Excerpted text:
= Divinity of winds (Shang dynasty) =

Wind deities worshipped by the Shang dynasty

Winds (Old Chinese: *prəm, modern Chinese: fēng) were deified and widely worshipped by the Chinese Shang dynasty (c. 1600 – 1046 BC). The Shang identified various types of winds, each associated with a wind deity, as well as the phoenix. The winds, organized into four directions, were perceived as representatives of the Shang high god Di, carrying his cosmic will. In the Shang dynasty's perception, the winds possessed divine authority and were able to affect various royal affairs. Examples yielded from Shang oracle bone script reveal a large number of texts concerning rituals dedicated to the winds, especially to appease the wind gods to avoid calamities.

The Shang differentiated winds as natural phenomena from deities perceived as able to control them. Studying linguistic elements of Shang characters referring to those notions, scholars have discovered the separation of wind and their deities in different contexts. Oracle bone inscriptions already illustrate that the supreme deity Di possessed the utmost authorities over nature, having the power to send winds along with rain and clouds. The phoenix, identified as a controller of winds, was called "Messenger of Di" (史風) and received its own sacrifices. The deities received animal offerings, of which the majority were canine species, indicated in the oracle bones.

== Presence of wind deities ==
=== Distinguishing wind deities from natural winds ===

Some scholars have pointed out that the Shang word for "wind" (風) could also denote a kind of deity responsible for controlling them. In two particular contexts, the same character was written on two oracle bones with similar yet distinguished meanings:
- HJ 14225: [...]于帝史風(鳳)二犬 ([Missing verb] to the messenger of Dì, the wind, two dogs.)
- HJ 34137: 甲戌貞: 其寧風三羊三犬三豕 (Divined on jiǎxū day: (We) will be going to conduct the appeasing-the-wind ritual with three sheep, three dogs, and three pigs.)

In the first sentence, the "wind" appeared as "Messenger of Di", a deity. However, the "wind" in the other example was interpreted as different, probably referring to winds as natural occurrences, and the "appeasing-the-wind" did not carry meanings related directly to a god. Takashima Ken-ichi and Li Fa further illustrated it through two sentences in which a single ritualized process was used to appease both "winds" and locusts. The context places the "winds" as natural phenomena that was unexpected and sought to control, not supernatural deities.

=== Multiplicity of wind-controlling gods ===

Many argued that winds was assigned with more than one deity, using examples from Shang oracle bones. Shangdi was perceived as the most powerful being that could manipulate climatic phenomena, and he also received sacrifices in exchange of weather controls. Aside from Di, some other gods also featured powers over winds, such as Shè (Spirit of the Land), Fāng (Spirit of the Four Quarters), Wū (Shaman), and Yī Shì (Yi Yin's spouse). In her 2010 work, Chang Yuzhi also mentioned the multiplicity of the wind deities. The Shang were aware that there were various types of winds as well as spirits by which they were controlled.

Rows:
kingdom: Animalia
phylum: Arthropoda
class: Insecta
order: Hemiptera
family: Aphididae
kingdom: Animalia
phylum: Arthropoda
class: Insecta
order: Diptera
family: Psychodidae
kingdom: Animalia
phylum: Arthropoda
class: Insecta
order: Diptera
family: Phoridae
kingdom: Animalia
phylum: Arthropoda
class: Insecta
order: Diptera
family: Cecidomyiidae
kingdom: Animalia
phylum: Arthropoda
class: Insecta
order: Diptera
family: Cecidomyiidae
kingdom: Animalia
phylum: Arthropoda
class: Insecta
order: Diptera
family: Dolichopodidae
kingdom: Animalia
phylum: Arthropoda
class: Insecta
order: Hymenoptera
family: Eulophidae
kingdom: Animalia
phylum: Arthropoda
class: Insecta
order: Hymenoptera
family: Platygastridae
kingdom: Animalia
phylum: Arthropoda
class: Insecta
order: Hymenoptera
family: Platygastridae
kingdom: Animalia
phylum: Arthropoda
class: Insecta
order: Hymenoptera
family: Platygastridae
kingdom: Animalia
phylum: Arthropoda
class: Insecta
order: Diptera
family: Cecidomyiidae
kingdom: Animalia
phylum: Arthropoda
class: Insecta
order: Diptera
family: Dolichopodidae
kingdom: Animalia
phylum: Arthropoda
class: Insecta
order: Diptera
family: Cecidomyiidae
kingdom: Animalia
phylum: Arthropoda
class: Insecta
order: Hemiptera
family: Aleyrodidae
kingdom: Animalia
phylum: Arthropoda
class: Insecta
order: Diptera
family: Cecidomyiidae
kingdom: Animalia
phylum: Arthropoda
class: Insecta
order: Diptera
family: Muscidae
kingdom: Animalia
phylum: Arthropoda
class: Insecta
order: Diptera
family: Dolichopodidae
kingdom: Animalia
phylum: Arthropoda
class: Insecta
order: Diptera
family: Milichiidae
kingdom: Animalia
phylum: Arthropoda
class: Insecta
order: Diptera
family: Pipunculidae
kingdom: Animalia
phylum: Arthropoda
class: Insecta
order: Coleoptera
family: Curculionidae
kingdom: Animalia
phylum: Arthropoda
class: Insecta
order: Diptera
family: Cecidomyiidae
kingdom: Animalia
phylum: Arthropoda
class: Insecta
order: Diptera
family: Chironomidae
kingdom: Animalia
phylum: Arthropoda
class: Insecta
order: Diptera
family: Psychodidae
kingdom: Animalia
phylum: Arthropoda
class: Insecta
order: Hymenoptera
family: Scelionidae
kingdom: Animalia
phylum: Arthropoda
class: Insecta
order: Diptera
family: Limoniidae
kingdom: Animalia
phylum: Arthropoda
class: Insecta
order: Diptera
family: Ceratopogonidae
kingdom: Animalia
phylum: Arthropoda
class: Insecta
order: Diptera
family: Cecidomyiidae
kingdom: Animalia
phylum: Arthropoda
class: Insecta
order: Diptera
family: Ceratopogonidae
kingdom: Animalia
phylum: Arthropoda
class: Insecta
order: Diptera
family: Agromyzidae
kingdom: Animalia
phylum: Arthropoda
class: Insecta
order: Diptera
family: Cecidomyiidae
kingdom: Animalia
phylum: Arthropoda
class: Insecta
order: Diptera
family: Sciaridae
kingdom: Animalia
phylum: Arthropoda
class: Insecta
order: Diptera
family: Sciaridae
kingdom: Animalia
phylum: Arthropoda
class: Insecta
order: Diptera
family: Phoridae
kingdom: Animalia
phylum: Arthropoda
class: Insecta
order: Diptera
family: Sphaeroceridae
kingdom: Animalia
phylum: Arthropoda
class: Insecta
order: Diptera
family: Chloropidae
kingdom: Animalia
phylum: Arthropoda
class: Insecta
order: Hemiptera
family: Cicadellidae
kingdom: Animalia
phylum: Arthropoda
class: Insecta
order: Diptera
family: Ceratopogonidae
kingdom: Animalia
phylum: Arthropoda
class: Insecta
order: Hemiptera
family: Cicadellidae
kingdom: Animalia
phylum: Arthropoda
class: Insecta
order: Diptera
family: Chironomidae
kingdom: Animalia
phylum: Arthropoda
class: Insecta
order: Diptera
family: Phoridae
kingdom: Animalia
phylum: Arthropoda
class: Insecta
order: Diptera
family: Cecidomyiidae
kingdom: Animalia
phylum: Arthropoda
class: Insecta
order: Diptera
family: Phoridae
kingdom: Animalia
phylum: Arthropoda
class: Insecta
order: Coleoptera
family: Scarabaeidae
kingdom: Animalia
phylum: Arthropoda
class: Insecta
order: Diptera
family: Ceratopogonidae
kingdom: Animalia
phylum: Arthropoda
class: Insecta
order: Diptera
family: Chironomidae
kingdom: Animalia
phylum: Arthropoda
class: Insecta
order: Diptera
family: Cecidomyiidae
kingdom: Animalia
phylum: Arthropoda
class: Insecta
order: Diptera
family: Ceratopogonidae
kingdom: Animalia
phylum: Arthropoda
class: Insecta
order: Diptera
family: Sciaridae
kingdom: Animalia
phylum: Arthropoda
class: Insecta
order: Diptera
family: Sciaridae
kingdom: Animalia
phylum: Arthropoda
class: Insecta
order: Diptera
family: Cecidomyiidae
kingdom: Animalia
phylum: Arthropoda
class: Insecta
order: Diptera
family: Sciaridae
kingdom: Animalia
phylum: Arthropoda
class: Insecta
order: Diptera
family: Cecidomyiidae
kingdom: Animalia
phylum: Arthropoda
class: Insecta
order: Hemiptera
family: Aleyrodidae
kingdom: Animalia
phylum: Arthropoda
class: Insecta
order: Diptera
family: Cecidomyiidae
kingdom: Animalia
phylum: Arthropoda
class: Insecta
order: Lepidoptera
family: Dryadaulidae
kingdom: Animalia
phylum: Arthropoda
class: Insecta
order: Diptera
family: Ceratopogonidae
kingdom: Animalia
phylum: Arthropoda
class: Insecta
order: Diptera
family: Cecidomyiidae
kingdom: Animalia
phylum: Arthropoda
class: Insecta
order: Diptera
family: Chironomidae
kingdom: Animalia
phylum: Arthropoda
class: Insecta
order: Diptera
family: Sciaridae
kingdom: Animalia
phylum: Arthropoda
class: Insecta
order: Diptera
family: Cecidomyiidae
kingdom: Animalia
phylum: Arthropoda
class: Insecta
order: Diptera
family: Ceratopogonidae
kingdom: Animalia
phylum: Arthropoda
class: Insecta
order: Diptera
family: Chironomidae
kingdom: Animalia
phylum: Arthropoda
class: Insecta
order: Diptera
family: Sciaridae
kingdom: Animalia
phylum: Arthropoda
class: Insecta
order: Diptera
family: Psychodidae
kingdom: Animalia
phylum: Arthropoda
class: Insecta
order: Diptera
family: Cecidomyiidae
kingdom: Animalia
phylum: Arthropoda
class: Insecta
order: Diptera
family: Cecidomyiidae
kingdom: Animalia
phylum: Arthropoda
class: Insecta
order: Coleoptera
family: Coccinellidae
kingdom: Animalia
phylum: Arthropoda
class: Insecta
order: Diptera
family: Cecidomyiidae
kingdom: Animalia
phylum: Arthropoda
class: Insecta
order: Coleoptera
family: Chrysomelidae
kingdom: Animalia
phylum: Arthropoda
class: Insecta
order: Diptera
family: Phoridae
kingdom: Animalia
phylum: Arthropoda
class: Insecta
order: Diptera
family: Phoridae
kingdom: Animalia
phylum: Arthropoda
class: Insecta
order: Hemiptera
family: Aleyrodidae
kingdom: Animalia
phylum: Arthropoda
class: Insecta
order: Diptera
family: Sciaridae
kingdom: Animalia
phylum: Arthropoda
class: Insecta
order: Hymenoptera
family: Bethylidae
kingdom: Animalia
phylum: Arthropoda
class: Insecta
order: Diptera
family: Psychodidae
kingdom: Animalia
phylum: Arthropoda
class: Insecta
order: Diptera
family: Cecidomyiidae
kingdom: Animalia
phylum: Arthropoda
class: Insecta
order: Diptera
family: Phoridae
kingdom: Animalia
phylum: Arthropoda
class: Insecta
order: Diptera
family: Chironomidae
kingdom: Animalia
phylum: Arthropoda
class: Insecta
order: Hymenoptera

Exercise task A: In the text on Shang wind deities, what name was given to the phoenix as a controller of winds?
Exercise task B: Reproduce the stretch of the text on Shang wind deities from "Wind deities worshipped" through "to avoid calamities.".

Complete output A: "Messenger of Di" (史風).

Complete output B:
Wind deities worshipped by the Shang dynasty

Winds (Old Chinese: *prəm, modern Chinese: fēng) were deified and widely worshipped by the Chinese Shang dynasty (c. 1600 – 1046 BC). The Shang identified various types of winds, each associated with a wind deity, as well as the phoenix. The winds, organized into four directions, were perceived as representatives of the Shang high god Di, carrying his cosmic will. In the Shang dynasty's perception, the winds possessed divine authority and were able to affect various royal affairs. Examples yielded from Shang oracle bone script reveal a large number of texts concerning rituals dedicated to the winds, especially to appease the wind gods to avoid calamities.